### WHAT NEEDS TO BE DONE
Pull every line of the entries that has the word "pinky".

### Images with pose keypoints
◇ ◇ ◇ ◇ ◇

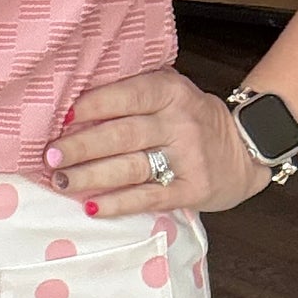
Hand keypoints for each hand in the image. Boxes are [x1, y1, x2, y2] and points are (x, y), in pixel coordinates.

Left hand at [43, 70, 270, 217]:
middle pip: (122, 134)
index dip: (92, 106)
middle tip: (50, 155)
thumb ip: (133, 94)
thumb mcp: (171, 93)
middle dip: (81, 146)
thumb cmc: (192, 119)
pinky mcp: (192, 189)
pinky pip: (149, 197)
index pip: (126, 95)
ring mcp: (188, 157)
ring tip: (60, 180)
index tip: (60, 118)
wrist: (246, 149)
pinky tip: (92, 207)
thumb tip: (72, 108)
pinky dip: (118, 203)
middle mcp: (180, 122)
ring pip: (131, 167)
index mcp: (171, 91)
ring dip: (91, 176)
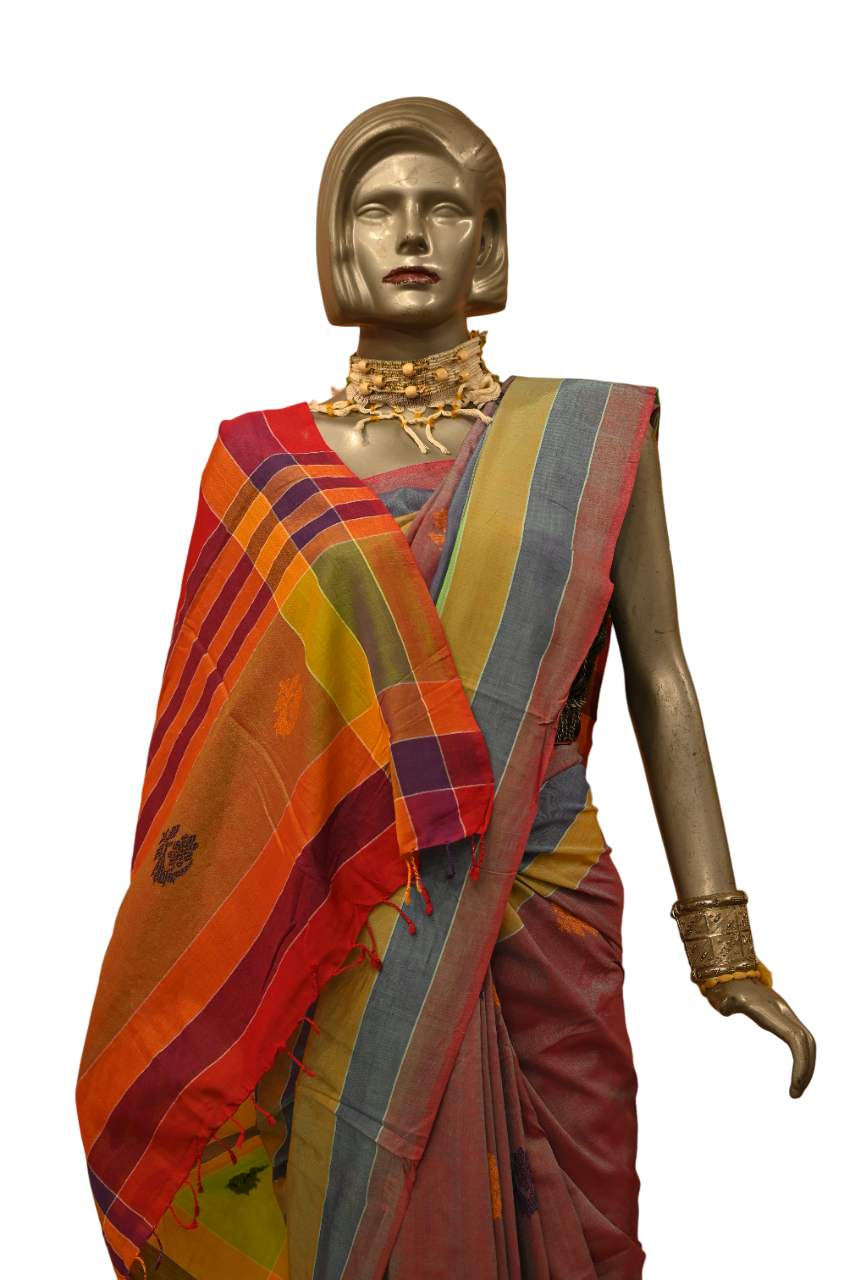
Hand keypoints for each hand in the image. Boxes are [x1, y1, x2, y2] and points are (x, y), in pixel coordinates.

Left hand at [705, 978, 815, 1097]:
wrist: (730, 973)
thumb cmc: (727, 987)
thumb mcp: (726, 995)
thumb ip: (728, 1001)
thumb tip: (725, 1007)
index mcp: (773, 1011)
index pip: (796, 1038)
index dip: (801, 1062)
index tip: (793, 1087)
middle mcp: (784, 1012)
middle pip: (807, 1041)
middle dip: (806, 1069)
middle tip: (794, 1094)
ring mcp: (785, 1015)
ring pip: (807, 1041)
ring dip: (806, 1066)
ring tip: (795, 1091)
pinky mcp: (783, 1018)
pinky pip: (799, 1040)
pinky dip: (801, 1058)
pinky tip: (794, 1075)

◇ ◇ ◇ ◇ ◇

### SOLUTION FOR THIS EXERCISE
pinky mcp: (192, 189)
pinky pip: (149, 197)
pinky tip: (92, 207)
pinky dip: (118, 203)
pinky mcp: (783, 1018)
pinky pip: (799, 1040)
pinky dip: (801, 1058)
pinky tip: (794, 1075)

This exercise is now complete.